Thursday, February 15, 2018


James Karas

Neil Simon’s Fools is a fable about a 19th century Ukrainian village whose inhabitants are stupid. Two hundred years ago a girl refused to marry the Count’s son and he cursed them so now they are all stupid but charming, innocent and lovable. Enter Leon (Kostis Rampavillas), a teacher from Moscow who is looking for a job and finds a village of simpletons.

Director Grigoris Papadopoulos of the National Theatre of Northern Greece has staged a production of Fools that has managed to remove the charm, reduce the humour and deliver a very dull production of an admittedly second rate play.

Fools is supposed to open in the village square where the schoolteacher arrives and is charmed by the surroundings. Papadopoulos has his own ideas about the opening scene. He has the cast walk on stage and chant some words as they move around robotically. I have no idea what this was supposed to produce aside from annoyance.

Leon meets the shepherd Snetsky (played by the popular Tasos Pezirkianidis – you know he is popular because the audience applauded when he stepped on the stage) who establishes that he is a charming idiot. Snetsky has lost his flock and asks Leon to tell the sheep, if he sees them, that he is looking for them. He has a couple of dozen – well, fourteen – sheep. He can’t remember his first name but he calls himself “Something Something Snetsky.”

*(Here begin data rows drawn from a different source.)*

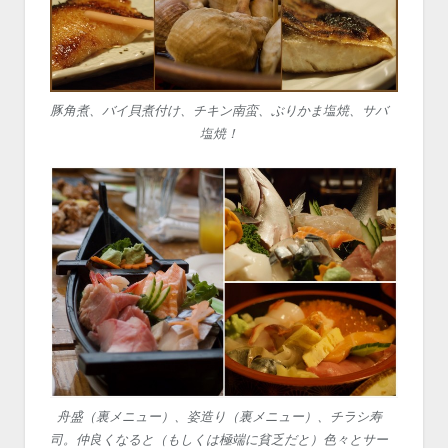
豚角煮、バイ貝煮付け、チキン南蛮、ぶりかま塩焼、サバ
塩焼！
舟盛（裏メニュー）、姿造り（裏メニュー）、チラシ寿
司。仲良くなると（もしくは極端に貧乏だと）色々とサー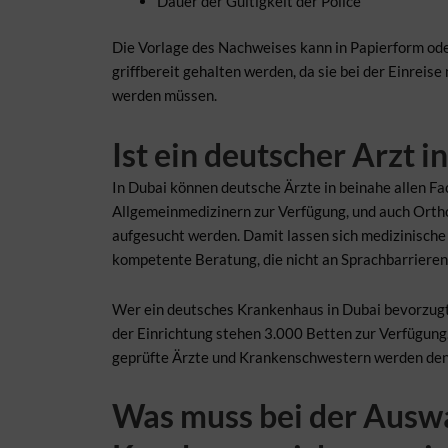
Dauer der Gültigkeit der Police
Die Vorlage des Nachweises kann in Papierform oder
griffbereit gehalten werden, da sie bei der Einreis
werden müssen.
Ist ein deutscher Arzt i
In Dubai können deutsche Ärzte in beinahe allen Fa
Allgemeinmedizinern zur Verfügung, und auch Ort
aufgesucht werden. Damit lassen sich medizinische 
kompetente Beratung, die nicht an Sprachbarrieren 
Wer ein deutsches Krankenhaus in Dubai bevorzugt
der Einrichtung stehen 3.000 Betten zur Verfügung.
geprüfte Ärzte und Krankenschwestern werden den
Was muss bei der Auswa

Yenchna, the vendor (Poluxeni Spyropoulou), calls out that she is selling fish but has only flowers. It is not her fault the fishermen did not catch any fish. She has to sell something and offers flowers as if they were fish. She complains that she has not received a letter from her daughter for a year. But she lives here, the postman Mishkin (Roula Pantelidou) reminds her. Thank God, replies Yenchna, otherwise I would have had no news from her.

Leon meets the most educated man in town, Dr. Zubritsky (Vasilis Spyropoulos) and his wife Lenya (Giolanta Balaoura), both stupid of course, but they reveal the origin of the curse. They have hired Leon to educate their dumb as a stump daughter Sophia. Leon soon meets Sophia (Kleio Danai Othonaiou), stupid and ignorant but very fetching even in an ugly orange dress.  

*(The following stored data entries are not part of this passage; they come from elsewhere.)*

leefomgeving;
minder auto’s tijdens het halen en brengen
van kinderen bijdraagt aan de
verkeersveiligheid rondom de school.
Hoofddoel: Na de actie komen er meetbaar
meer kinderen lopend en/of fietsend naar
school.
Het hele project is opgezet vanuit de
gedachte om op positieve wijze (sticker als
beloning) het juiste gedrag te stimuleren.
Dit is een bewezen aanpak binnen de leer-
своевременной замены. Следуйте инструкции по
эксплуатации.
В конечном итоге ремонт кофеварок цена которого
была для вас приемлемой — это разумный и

Leon and Sophia fall in love and the plot will lead to the inevitable, including the breaking of the curse. The play has charm and humour but unfortunately this production manages to do away with just about all of that.

The set consists of a few painted, moveable panels that represent abstract views of a village or something. They do nothing to bring out the essential idea of a village in a fable. The costumes are modern or worse with no attempt to give any notion of a magical place where loveable people live and love will triumph. The actors are trapped in a production that goes against the essential quality of the play which is that of a mythical place that we will enjoy visiting for a couple of hours.

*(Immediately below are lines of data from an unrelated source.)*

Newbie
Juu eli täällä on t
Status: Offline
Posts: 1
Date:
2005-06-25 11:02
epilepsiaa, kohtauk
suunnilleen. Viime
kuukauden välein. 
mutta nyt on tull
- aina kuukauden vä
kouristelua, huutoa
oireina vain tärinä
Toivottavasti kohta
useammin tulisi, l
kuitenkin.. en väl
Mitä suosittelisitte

The play was performed in the small and well-attended Closed Municipal Theatre of Sykies in suburban Thessaloniki. The unfortunate adjective “closed” I assume is intended to differentiate it from the nearby open air theatre and not to indicate that it is shut. The National Theatre of Northern Greece has adopted the laudable idea of bringing theatre to the people instead of waiting for them to travel to the center of the city.

The people of Sykies were treated to a play that can provide many laughs and considerable pleasure but unfortunately this production provided neither in any significant quantity.

Fools by Neil Simon in a translation by Errikos Belies opened on February 9, 2018 at the Closed Municipal Theatre of Sykies, Riga Feraiou and Megaron, Sykies, Thessaloniki, Greece.